Tuesday, 8 July 2014

Joint Oireachtas Committee on Environment, Culture and the Gaeltacht

Licensing and Harvesting of Seaweed in Ireland: Discussion

4:10 pm

Mr. Sean Ó Mocháin:

We heard much about competition from Mr. O'Sullivan in the previous session. My understanding of the basis of the EU is that we have a free market. Giving licences to large commercial organisations over the heads of the local communities and people who have made their living on this sustainable resource and protected it for years is the very antithesis of open competition. No company has the right to walk in and deprive these people of their traditional rights. They have protected the resource for years.

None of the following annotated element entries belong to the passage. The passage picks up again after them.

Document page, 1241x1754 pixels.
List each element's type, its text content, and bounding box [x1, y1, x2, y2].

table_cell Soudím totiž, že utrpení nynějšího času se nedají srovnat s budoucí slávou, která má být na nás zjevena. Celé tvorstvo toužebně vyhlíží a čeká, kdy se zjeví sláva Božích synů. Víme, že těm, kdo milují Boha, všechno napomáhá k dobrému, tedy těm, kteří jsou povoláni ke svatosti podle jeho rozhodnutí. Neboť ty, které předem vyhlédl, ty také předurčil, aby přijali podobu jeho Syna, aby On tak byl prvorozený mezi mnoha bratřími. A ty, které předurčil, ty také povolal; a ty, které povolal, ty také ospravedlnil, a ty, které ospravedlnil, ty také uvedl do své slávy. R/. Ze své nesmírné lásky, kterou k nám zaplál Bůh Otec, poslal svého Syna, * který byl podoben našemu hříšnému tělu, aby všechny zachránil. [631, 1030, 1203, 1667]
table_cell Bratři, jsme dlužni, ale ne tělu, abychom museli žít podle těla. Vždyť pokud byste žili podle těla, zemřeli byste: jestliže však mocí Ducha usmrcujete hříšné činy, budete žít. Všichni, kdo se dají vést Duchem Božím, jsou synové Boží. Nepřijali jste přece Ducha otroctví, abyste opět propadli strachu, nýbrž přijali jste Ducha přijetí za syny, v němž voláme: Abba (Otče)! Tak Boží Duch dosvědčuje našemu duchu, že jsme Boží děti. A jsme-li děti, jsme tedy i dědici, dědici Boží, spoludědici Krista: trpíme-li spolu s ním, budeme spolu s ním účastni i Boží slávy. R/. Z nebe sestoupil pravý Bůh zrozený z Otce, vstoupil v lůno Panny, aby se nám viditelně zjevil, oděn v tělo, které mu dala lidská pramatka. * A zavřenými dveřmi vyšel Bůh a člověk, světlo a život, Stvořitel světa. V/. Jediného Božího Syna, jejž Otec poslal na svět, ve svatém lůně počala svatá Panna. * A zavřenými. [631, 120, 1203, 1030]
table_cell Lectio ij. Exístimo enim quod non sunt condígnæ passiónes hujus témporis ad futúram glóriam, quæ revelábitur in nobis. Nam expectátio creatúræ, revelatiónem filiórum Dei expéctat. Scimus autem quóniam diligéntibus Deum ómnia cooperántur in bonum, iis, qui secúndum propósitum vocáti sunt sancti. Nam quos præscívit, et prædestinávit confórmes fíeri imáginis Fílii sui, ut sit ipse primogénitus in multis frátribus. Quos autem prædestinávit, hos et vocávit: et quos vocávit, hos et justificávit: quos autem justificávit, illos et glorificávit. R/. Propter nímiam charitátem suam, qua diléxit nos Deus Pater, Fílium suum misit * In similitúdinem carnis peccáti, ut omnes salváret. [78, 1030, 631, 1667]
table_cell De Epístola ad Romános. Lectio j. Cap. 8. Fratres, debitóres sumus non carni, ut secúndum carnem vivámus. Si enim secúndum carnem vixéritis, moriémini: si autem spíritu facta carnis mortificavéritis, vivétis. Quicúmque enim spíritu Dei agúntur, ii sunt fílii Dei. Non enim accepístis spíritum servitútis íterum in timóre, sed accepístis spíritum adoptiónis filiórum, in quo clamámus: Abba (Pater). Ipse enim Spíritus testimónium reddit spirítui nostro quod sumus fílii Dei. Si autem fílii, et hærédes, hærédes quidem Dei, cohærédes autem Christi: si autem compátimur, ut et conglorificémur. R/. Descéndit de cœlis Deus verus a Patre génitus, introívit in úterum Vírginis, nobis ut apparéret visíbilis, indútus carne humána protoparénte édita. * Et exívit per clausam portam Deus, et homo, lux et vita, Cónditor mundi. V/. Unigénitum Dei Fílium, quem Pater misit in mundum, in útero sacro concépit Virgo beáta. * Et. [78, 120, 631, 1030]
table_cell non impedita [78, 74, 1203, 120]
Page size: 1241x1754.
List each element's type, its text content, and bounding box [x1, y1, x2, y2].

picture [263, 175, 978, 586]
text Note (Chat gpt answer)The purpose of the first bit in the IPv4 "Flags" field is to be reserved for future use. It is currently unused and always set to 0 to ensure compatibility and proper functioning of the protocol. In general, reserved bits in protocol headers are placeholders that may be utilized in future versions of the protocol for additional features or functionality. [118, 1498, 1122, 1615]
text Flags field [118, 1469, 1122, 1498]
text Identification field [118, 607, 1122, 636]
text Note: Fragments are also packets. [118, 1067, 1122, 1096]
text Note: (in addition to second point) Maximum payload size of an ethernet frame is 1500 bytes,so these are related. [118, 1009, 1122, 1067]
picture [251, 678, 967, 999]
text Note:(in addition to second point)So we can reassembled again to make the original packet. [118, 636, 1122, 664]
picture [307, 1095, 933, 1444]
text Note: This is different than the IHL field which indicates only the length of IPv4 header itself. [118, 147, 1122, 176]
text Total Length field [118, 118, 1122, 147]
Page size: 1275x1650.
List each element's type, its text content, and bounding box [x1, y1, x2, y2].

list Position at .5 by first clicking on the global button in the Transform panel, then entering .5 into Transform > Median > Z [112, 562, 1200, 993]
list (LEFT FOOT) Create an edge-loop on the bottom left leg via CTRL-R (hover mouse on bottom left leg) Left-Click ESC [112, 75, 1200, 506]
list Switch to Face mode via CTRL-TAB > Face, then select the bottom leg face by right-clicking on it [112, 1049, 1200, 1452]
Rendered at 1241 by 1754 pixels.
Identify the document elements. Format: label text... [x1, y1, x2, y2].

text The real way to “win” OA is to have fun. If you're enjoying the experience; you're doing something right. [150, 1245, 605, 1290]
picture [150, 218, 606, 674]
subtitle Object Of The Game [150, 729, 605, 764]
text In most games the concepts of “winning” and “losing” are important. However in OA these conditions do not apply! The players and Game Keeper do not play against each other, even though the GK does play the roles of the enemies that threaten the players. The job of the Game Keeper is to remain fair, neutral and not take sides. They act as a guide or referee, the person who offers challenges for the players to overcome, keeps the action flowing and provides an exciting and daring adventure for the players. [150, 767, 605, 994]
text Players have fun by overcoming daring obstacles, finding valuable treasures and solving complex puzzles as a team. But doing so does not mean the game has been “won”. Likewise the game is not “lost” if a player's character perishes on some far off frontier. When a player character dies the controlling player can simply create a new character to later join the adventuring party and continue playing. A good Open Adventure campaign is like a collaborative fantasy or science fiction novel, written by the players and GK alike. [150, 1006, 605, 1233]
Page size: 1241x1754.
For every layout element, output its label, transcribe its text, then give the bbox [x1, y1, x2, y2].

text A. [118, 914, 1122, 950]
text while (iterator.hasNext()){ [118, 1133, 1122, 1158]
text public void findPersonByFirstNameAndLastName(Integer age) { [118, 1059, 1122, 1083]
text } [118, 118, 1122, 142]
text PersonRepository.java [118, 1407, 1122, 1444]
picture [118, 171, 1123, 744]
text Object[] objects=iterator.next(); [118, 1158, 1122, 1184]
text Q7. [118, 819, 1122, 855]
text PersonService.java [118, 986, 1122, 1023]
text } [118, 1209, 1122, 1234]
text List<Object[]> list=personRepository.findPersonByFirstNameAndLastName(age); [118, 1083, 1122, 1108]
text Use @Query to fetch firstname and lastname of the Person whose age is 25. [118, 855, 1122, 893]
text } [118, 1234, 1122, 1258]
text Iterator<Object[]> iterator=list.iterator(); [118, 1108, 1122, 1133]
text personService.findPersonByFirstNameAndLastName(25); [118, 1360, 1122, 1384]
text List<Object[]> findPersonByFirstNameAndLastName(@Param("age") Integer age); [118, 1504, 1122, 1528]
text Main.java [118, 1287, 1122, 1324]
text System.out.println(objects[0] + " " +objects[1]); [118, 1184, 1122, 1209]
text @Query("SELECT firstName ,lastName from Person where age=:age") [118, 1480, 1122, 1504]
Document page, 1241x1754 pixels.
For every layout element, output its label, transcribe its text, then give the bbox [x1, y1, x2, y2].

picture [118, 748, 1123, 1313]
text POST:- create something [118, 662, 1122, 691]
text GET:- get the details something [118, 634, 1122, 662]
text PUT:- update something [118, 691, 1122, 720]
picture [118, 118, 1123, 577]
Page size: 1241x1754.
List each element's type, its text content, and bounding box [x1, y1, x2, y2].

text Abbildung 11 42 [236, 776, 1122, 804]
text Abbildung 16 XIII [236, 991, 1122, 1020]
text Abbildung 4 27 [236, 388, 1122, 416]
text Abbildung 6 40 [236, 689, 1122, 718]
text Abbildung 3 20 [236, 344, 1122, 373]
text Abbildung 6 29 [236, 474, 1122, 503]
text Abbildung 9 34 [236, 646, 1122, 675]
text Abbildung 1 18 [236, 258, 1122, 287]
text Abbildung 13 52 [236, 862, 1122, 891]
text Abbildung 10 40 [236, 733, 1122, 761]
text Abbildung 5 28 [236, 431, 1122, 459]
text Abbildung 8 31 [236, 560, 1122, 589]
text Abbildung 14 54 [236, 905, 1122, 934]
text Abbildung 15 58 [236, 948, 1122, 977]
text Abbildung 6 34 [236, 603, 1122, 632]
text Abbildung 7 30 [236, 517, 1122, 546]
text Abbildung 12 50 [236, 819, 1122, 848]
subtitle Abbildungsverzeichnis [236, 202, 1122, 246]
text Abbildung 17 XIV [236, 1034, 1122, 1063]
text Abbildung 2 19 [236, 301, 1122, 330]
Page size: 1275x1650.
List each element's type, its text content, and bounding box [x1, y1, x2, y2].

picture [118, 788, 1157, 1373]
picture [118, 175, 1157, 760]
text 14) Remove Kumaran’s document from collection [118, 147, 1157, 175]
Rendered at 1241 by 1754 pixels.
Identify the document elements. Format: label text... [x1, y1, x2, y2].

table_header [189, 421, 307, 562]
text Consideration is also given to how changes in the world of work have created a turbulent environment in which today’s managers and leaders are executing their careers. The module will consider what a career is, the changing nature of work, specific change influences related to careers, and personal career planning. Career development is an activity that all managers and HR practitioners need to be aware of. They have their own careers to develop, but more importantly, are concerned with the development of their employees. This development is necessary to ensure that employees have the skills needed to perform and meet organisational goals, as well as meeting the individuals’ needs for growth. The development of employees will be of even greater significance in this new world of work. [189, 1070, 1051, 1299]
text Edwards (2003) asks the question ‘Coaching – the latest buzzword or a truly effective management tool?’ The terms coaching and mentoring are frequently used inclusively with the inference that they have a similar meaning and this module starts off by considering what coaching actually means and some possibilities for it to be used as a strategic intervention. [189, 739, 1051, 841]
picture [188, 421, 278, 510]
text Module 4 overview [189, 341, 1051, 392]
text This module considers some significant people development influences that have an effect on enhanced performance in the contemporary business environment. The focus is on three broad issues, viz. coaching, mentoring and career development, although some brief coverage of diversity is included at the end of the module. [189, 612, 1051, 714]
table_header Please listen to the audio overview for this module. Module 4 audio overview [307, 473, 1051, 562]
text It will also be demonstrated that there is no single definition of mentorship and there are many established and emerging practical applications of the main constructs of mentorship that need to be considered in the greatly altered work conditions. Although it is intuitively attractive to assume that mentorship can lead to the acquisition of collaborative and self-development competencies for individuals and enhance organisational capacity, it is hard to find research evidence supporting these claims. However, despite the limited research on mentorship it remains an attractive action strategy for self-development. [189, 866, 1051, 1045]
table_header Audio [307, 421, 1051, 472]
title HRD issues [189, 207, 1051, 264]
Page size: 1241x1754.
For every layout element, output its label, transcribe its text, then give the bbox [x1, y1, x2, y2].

The representatives of Acadian Seaplants Limited are talking as if they are experts with huge experience in this area and therefore know what is right. Údarás na Gaeltachta is letting them away with it. The people of Connemara and Mayo have been doing this for 67 years and have not destroyed anything. They should be allowed to continue to do this. The Government and the EU need to come up with some means of protecting these people's livelihoods in their own homes. For example, they should simplify the forms so these people can get their licences. Perhaps some kind of simple control can be organised through co-operatives. If that cannot be done, it is a poor day for this country. We have already given away our fish and our oil rights, and now we are going to give away our seaweed. I do not think it is right. It is very important for these people to be allowed to keep their rights and to make a living from them as they always have. They have done nothing wrong. I do not see why anybody should have the arrogance to come in and say that these people have done something wrong and are going to destroy the industry. They are not going to do so.